Originally created 06/13/05

Coroners use volunteers to stretch dollars



SPARTANBURG, S.C. - Keith Plexico was all set to spend the week after Christmas with his family when a plane crashed in Spartanburg County and his pager buzzed.

It wasn't long before it buzzed again and Mr. Plexico's vacation from his job as a service manager at a car dealership would have to wait. He spent most of the next three days in the hills near the North Carolina state line, helping the county coroner's office collect evidence to help determine why the plane crashed, killing the pilot.

And he did it all free.

Mr. Plexico volunteers as an investigator for the Spartanburg County coroner's office. Coroners say they couldn't do their jobs without volunteers.

"The majority of coroner's officers across the state are grossly underfunded," said Richland County Coroner Gary Watts, who also serves as the president of the South Carolina Coroners Association.

In many counties, the animal control department gets more money than the coroner, whose job can determine whether someone goes to prison for years or a family collects life insurance. Coroners also set public health priorities, such as reporting which diseases are the biggest killers in the state. Mr. Watts' office gets $1 million a year.

"It's still less than the dogcatcher's budget, and I'm one of the fortunate ones," he said.

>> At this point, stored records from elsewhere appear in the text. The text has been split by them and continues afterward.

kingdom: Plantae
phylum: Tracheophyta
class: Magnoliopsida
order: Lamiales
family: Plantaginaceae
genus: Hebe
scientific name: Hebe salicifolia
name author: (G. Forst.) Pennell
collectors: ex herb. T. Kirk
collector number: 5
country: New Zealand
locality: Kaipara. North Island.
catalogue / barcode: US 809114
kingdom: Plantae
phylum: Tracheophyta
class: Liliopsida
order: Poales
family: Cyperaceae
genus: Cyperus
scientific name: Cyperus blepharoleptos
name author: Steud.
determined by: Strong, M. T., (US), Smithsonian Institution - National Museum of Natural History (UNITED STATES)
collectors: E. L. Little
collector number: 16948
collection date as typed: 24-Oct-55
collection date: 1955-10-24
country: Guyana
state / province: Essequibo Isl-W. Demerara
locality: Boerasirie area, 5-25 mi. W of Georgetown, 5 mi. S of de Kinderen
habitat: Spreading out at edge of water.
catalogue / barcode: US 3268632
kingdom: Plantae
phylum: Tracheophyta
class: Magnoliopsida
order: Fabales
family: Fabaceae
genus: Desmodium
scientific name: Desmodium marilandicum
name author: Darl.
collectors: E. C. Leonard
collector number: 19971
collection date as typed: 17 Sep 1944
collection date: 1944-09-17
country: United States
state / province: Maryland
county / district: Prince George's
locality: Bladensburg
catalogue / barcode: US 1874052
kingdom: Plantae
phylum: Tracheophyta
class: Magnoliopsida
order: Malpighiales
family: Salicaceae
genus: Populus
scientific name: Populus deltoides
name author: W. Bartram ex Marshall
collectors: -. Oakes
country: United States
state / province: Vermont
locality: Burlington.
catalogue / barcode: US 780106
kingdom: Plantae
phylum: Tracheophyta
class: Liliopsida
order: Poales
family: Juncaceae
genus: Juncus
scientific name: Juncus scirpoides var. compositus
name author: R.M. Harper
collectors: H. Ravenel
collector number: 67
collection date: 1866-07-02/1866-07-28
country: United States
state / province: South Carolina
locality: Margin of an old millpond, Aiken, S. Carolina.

Lloyd Ward makes $16,000 as Barnwell County coroner, so he supplements his salary with a full-time job at Savannah River Site.

"I may end up going a week or so with nothing going on," said Mr. Ward, who has been coroner for 12 years. "The next two weeks I may end up burning vacation at SRS so I can do my job here."

One of Mr. Watts' goals is to persuade the Legislature to make the coroner's position a full-time job in every county. He estimates that two-thirds of South Carolina's 46 counties consider it a part-time position.

"You don't have a part-time sheriff. You don't have a part-time clerk. You don't have a part-time solicitor. But you can have a part-time coroner," Georgetown County Coroner Kenny Johnson said. "I think that unfairly diminishes our role in some people's eyes. It's a full-time job. You're on 24 hours a day, seven days a week."

Aiken County's Tim Carlton is a full-time coroner, but he has part-time assistants.

Mr. Johnson's office has a budget of about $100,000. His salary is about $37,000, and he pays a part-time deputy $3,000 a year. He wanted to increase the deputy's pay to $5,000, but the county council turned him down.

The Georgetown County sheriff makes twice as much as Mr. Johnson. The Barnwell County sheriff makes four times what the coroner makes, while sheriffs in Jasper, Abbeville and Newberry counties make about five times as much, according to data from the South Carolina Association of Counties.

When Fairfield County Coroner Joe Silvia first ran for office 28 years ago, "it was just a job nobody wanted."

He made $2,000 a year back then in a job many saw as clerical - just signing death certificates. At the time, many coroners ran funeral homes and did little to investigate suspicious deaths.

"We've got better at investigating and got better qualified people to be in the office," said Mr. Silvia, who gives part of his $18,577 salary to his chief deputy.

He was given $53,781 this fiscal year to investigate all unattended deaths in the county, along with several other deaths considered suspicious. It costs nearly $800 to have an autopsy performed, and that will increase to almost $900 soon.

In comparison, the Fairfield County sheriff's office gets about $1 million a year.

"The coroner's office is an office people don't want to care about," Mr. Silvia said.

But what they do is important, said Mr. Watts, who recalled a case a few years ago in which an elderly woman with diabetes, a history of heart disease and a recent stroke was found dead in her Richland County home.

Paramedics and caregivers thought she had died from a heart problem.

"But we investigated and found she had been strangled and raped. You don't think of those things with a 76-year-old woman, but you can't rule that out without investigating," Mr. Watts said.

He didn't think twice about further investigation because he had the money and the time, but some coroners with a tight budget or a busy week might take the word of the paramedics and family.

"Those are the ones that terrify me," Mr. Watts said.

Louisiana is the only other state in the Southeast that uses a coroner system similar to South Carolina's, according to the Centers for Disease Control and Prevention. Other states use medical examiners either as a substitute or supplement for elected coroners.

North Carolina has a little of both, said Dr. John Butts, the state's chief medical examiner.

Each county has at least one appointed medical examiner. Some in larger counties are paid a full-time salary, while those in smaller counties make $75 a case, Dr. Butts said.

The state funds more than 60 percent of North Carolina's system. Coroners in South Carolina are heavily dependent on local money.

"I'd love to have more money - we need more money - but our system works inexpensively," said Dr. Butts, who estimates the medical examiners' statewide budget at about $6 million a year.

Volunteer Ken Toney and his wife take separate cars when they go out so he can respond to a call immediately.

"I've seen half of a lot of movies," he said.